The statistical is not the practical
A guide to gauging the real world significance of computational methods
When I first entered the world of computational chemistry in what seems like the Middle Ages of the field, the way we compared methods carried the whiff of ritual. One group would present a new algorithm, slice a dataset into training and test sets, and show a modest but statistically “significant” improvement over the baseline. Another group would then counter with a different split or a tweak in hyperparameters that restored the balance. Back and forth the pendulum swung, each camp armed with p-values as if they were muskets in an endless duel. The duel continues, often obscured by the smoke of breathless press releases and company valuations.
This practice has now become so ingrained that few pause to ask: what do these numbers really mean in the messy world of drug discovery? Will a two-hundredths reduction in mean absolute error make a medicinal chemist’s decision easier? Will a correlation coefficient that is “significantly” higher by the third decimal place move a project forward? In most cases the answer is no, although you might have a hard time finding it in the thicket of publications coming out every day.
That is why a recent paper in the Journal of Chemical Information and Modeling from Pat Walters and his colleagues is so useful and...practical. Its authors argue that what matters in comparing machine learning methods for small-molecule property prediction is not statistical significance but practical significance. It is a deceptively simple point, but one that carries profound implications for how we judge progress in the field. The point is well-understood in medicine; for instance, a cancer drug that shows a slight statistical improvement in patient outcomes may translate to a one month increase in lifespan, rendering it practically marginally useful at best. But in machine learning and AI it’s not so easy to discern the differences.
Consider the classic ritual of the single train/test split. One dataset, one cut, one model evaluation. It is, as the paper notes, the computational equivalent of running a wet lab experiment with a single replicate. Any bench scientist would frown at this practice because such a comparison is fragile: change the split, and the “winning” method may suddenly lose.
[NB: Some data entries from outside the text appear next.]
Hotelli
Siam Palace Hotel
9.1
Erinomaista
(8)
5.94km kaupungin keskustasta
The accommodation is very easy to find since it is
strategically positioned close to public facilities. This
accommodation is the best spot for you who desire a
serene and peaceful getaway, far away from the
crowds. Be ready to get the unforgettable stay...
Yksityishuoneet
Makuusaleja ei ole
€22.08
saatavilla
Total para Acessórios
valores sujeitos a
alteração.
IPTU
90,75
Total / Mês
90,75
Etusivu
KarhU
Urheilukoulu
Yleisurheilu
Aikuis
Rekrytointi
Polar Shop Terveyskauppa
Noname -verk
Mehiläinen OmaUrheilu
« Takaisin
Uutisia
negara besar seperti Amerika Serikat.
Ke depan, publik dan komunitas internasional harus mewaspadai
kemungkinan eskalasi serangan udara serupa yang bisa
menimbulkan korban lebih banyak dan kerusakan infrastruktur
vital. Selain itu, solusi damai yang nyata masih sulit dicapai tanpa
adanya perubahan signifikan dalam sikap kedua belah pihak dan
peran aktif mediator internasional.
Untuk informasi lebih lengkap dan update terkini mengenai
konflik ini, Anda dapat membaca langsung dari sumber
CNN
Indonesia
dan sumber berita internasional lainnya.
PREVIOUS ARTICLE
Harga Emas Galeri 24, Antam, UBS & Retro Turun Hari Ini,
Yet the computational chemistry community has for too long tolerated this fragile practice.
The authors recommend what should become standard practice: 5 × 5 repeated cross-validation. Run your model not once, but 25 times, each on a different split. The result is not a single performance number but a distribution of outcomes. This performance distribution can then be compared across methods, much as experimentalists compare replicates in the lab. The virtue of this approach is that it respects the inherent stochasticity of both data and models. It also immunizes us against the seductive but misleading certainty of a single number.
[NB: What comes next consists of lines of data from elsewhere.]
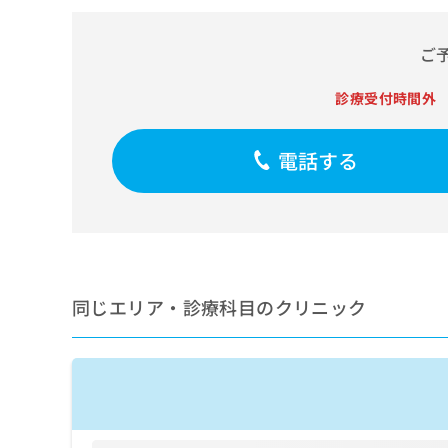
せ
こち
ち
らは
は
マイ
こ
ら
ご
ナビ
ち
クリ
ら
ニッ
診療受付時間外
クナ
広
ビサ
広
資
イト
告
告
電話する
への
料
出
出
お問
の
稿
合せ
稿
ご
の
フォ
の
請
お
ーム
お
求
問
とな
問
りま
は
い
い
す。
こ
合
合
クリ
ち
わ
同じエリア・診療科目のクリニック
ニッ
わ
ら
せ
クの
せ
は
予
は
約・
こ
こ
無
症状
ち
ち
のご
料
ら
相談
ら
情
など
報
はで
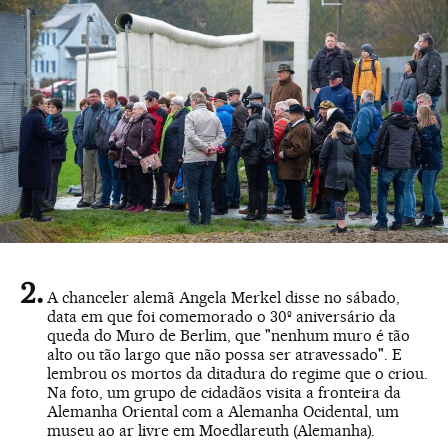
A chanceler alemã Angela Merkel disse no sábado,
data em que foi comemorado o 30º aniversário da
queda do Muro de Berlim, que "nenhum muro é tão
alto ou tão largo que não possa ser atravessado". E
lembrou os mortos da ditadura do regime que o criou.
Na foto, um grupo de cidadãos visita a fronteira da
Alemanha Oriental com a Alemanha Ocidental, um
museu ao ar livre em Moedlareuth (Alemanha).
Even with replicates in hand, the temptation remains to hunt for p < 0.05. But again, the question is one of practical and not just statistical significance. In drug discovery, this translates to asking whether the difference matters to chemists and pharmacologists. If your model improves solubility prediction by 0.03 log units, is that a scientific breakthrough? Or is it a data point in the service of noise? The answer lies in framing results in units that practitioners care about: mean absolute error in log concentration, fold differences in potency, or the percentage of predictions within a two-fold error range. These carry the added benefit of being comprehensible to medicinal chemists, biologists and pharmacologists, people who comprise the natural audience of computational chemists and are the ones who are usually skeptical of the field. This shift from abstract significance to practical utility is subtle but transformative. It turns the conversation from an internal duel among modelers to a dialogue with the bench scientists who must ultimately use the predictions.
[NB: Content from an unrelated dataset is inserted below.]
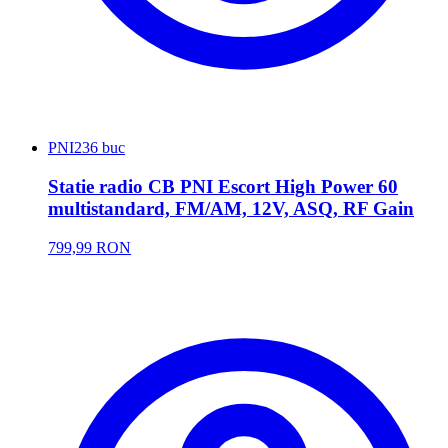
PNI
236 buc
Statie radio CB PNI Escort High Power 60
multistandard, FM/AM, 12V, ASQ, RF Gain
799,99 RON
Metrics themselves are not innocent, though. A dataset with a wide dynamic range will make almost any model look good, while one with severe class imbalance can make accuracy meaningless. Good metrics can be reported for datasets with dynamic ranges that are not reflective of real world drug discovery. Reporting correlation coefficients without accounting for these effects is like reporting a telescope’s resolution without noting whether you are observing Saturn or a streetlight. The authors here call for honesty: choose metrics that reflect the actual challenges of drug discovery datasets. Only then can we tell whether an improvement is substantive or illusory and of academic interest.
History provides an illuminating parallel for the kinds of problems and solution proposed in this paper. For centuries, astronomers derived sweeping conclusions about the heavens from a handful of observations. Based on these observations you could make almost any model fit, whether heliocentric or geocentric or otherwise. It was only when they embraced repeated measurement - Tycho Brahe’s meticulous logs, for instance - that astronomy became a predictive science. Machine learning in chemistry is at a similar juncture. The chemists of the 18th century built credibility not by producing spectacular one-off reactions, but by publishing detailed recipes, impurities and all, so others could reproduce their work. Machine learning in drug discovery must aspire to the same ethos.
In the end, models are only useful if they help discover medicines. That is the practical significance that matters most — and it is one no p-value can capture.